Although, in form, HB 4029 lets members of the public complain about a particular withdrawal of property, in function, HB 4029 ensures that those complaints will not be heard, because whether a particular property is withdrawn from the city is entirely up to the property owner. As for the city — which is most affected by the application of HB 4029 — the law ensures that the city receives no safeguards at all.

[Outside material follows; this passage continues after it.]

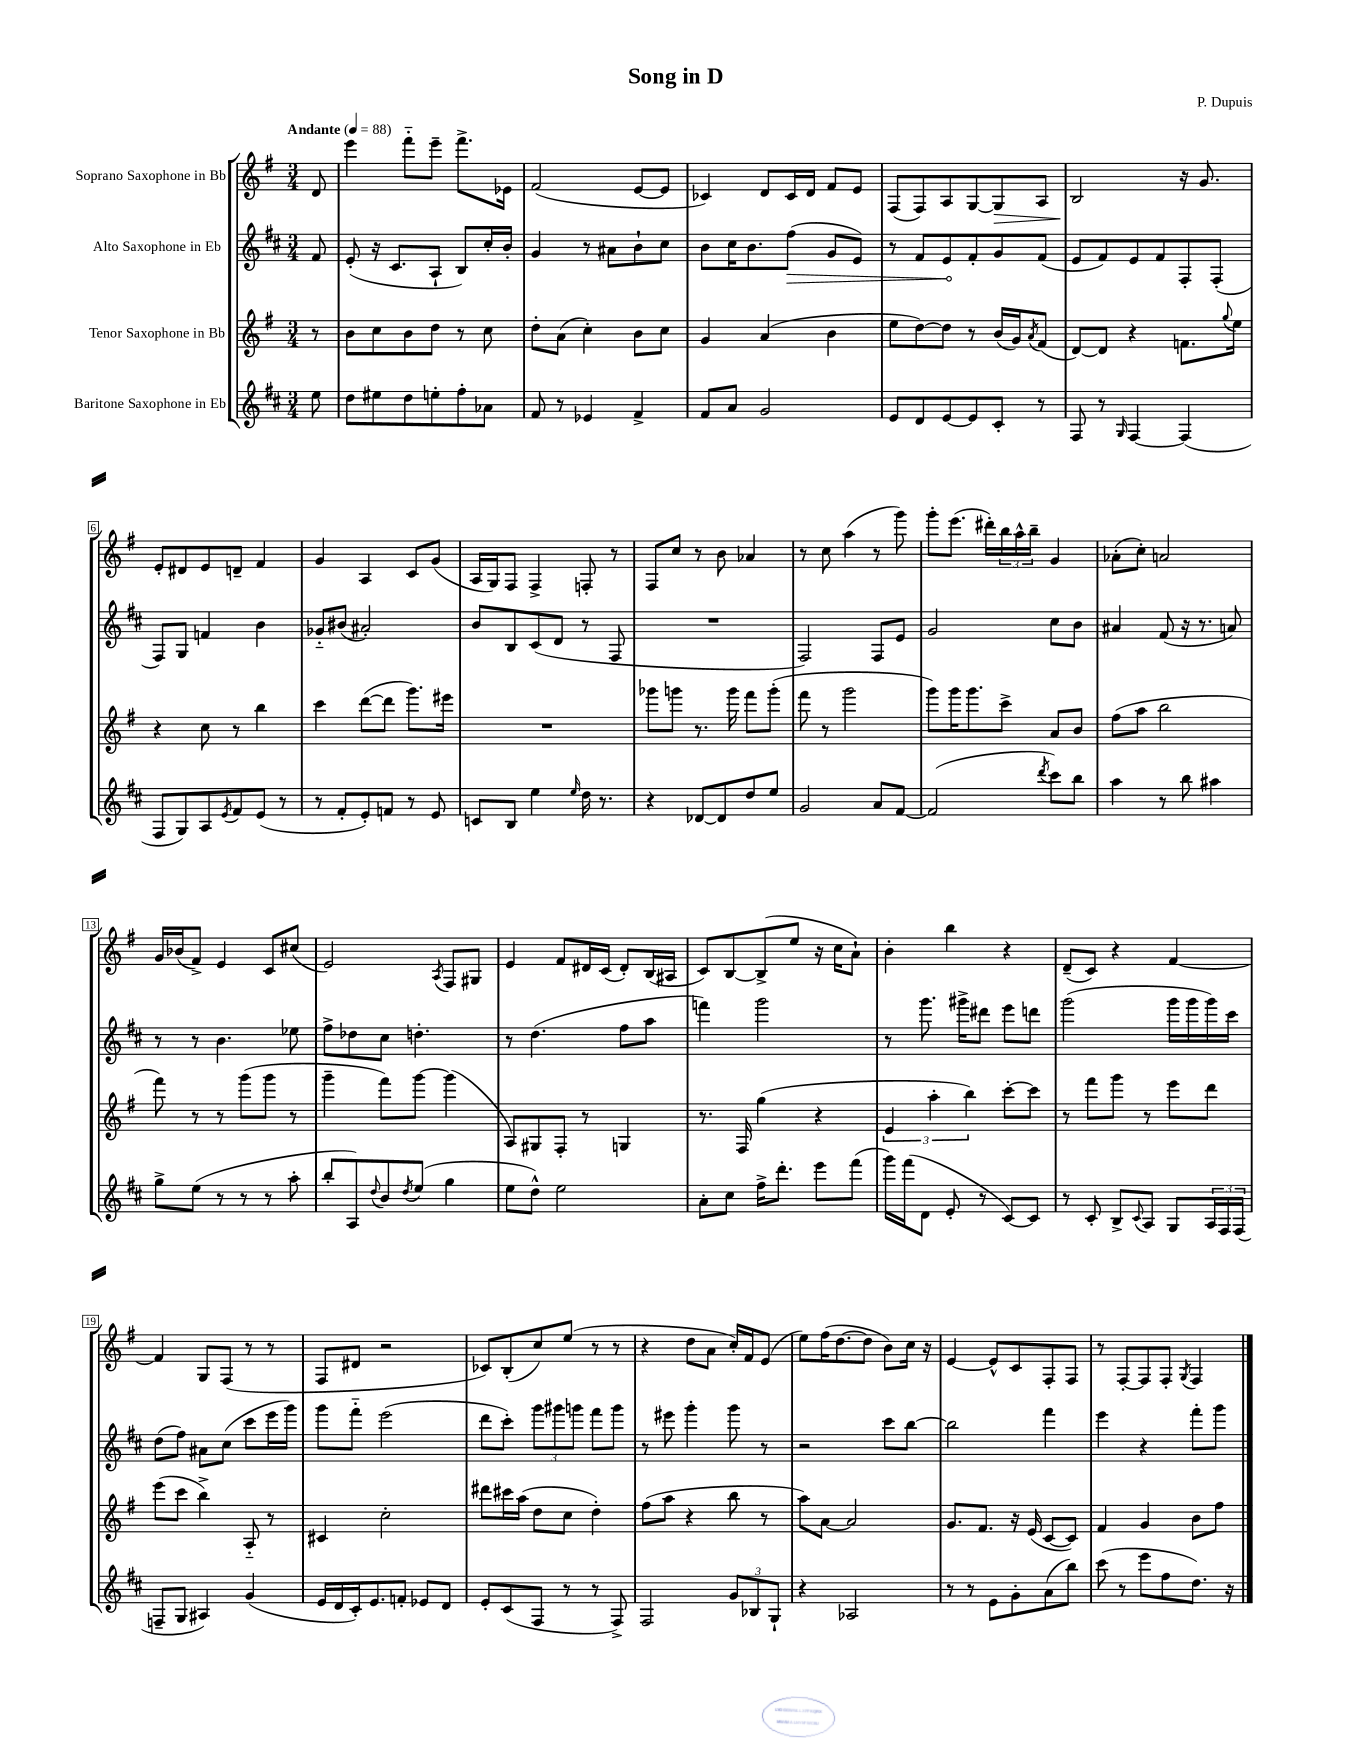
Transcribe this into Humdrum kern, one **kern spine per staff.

The legislative choice here to give decision-making authority to interested landowners fails to provide sufficient assurance that the legislative acts of those landowners will be based on the withdrawal criteria in HB 4029, rather than the individual preferences of the interested landowners. Without such assurances, the delegation at issue here risks putting legislative policy-making in the hands of the interested landowners, even if the delegation of that authority were otherwise lawful, which, as we have explained above, 266 Or.App. at 448-51, 337 P.3d at 1036-37, it is not. Compare Corvallis Lodge, 67 Or.App. at 22, 677 P.2d 76 (rule held to be unlawful delegation where there were no safeguards on fact-finding function delegated to interested commercial businesses), with Medford Firefighters, 40 Or.App. at 525-26, 595 P.2d 1268 (statute held constitutional where disinterested arbitrator was bound to apply legislative factors and judicial review was available).

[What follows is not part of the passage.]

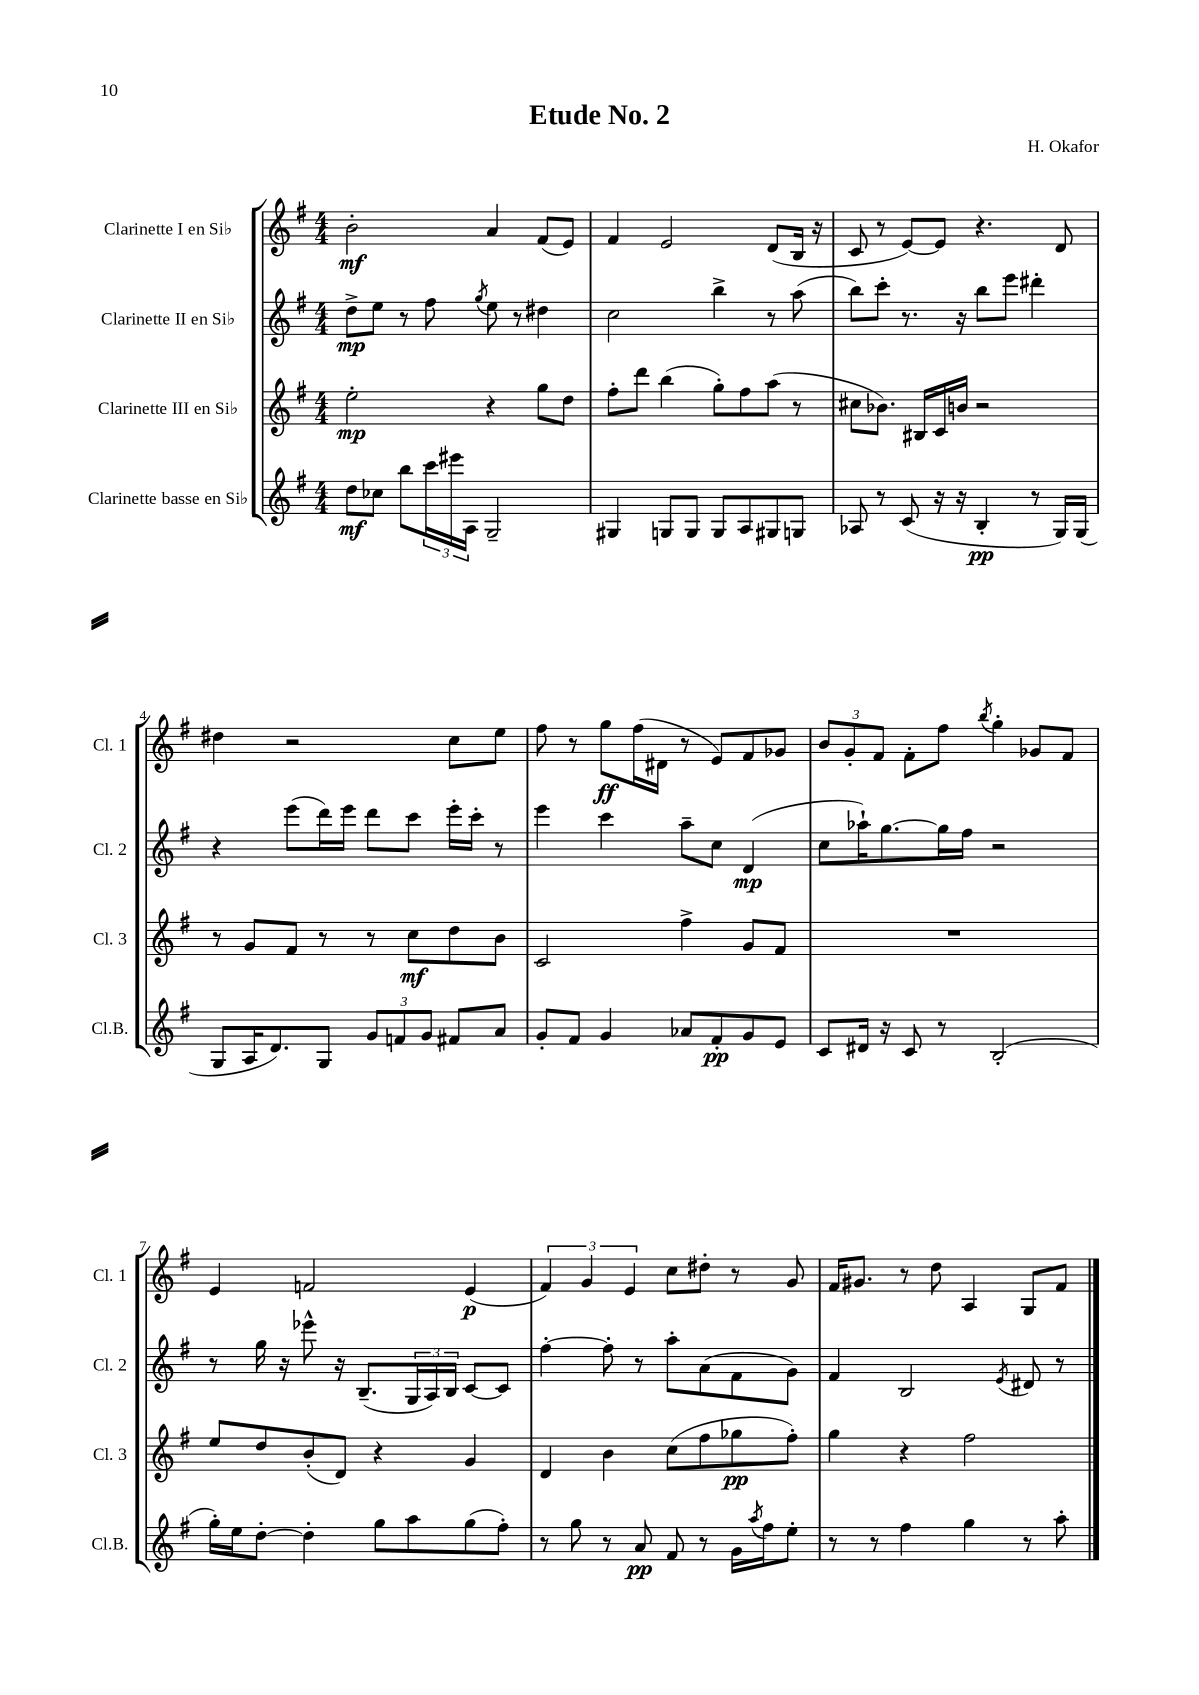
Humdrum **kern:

The assurance that the legislative policy will govern the delegated decision-making must exist independently of judicial review. That is, there must be adequate assurance that the exercise of delegated authority will be properly exercised in the first instance. The judicial review that is afforded under HB 4029 cannot provide that assurance because it is not a required part of the decision-making process. Our dismissal of most of the petitions for judicial review for lack of standing amplifies those very delegation concerns. The withdrawals in those dismissed cases remain in effect solely because interested landowners filed statements with the city to withdraw their property, which the landowners could file without regard to whether their property met the legislative criteria for withdrawal. Because HB 4029 delegates legislative authority to interested landowners to fix the boundaries of the city without any safeguards to protect against arbitrary action, viz., action that is contrary to the legislative scheme, HB 4029 effects an unconstitutional delegation of legislative authority for that reason as well.
In sum, because the city petitioners lack standing under HB 4029, we dismiss the city petitioners' petitions in Brown, GDI and Patton. In accordance with that disposition, we also dismiss the 20 petitions held in
In A156922 and A156923, reversed on cross-petition; in A156920, A156921, A156922, A156923, A156963, A156964, A156982, A156983, A156984, A157037, A157042, A157043, A157044, A157045, A157046, A157047, A157130, A157166, A157167, A157345, A157455, A157456, A157457, petition dismissed.
Or. Laws 2014, ch. 75. HB 4029 has not yet been placed into the Oregon Revised Statutes, nor does the bill designate an ORS chapter, but it likely will be codified in ORS chapter 222. See 2014 Update to Volume 6 (Chapters 201-260) 2013 Oregon Revised Statutes, Table 2.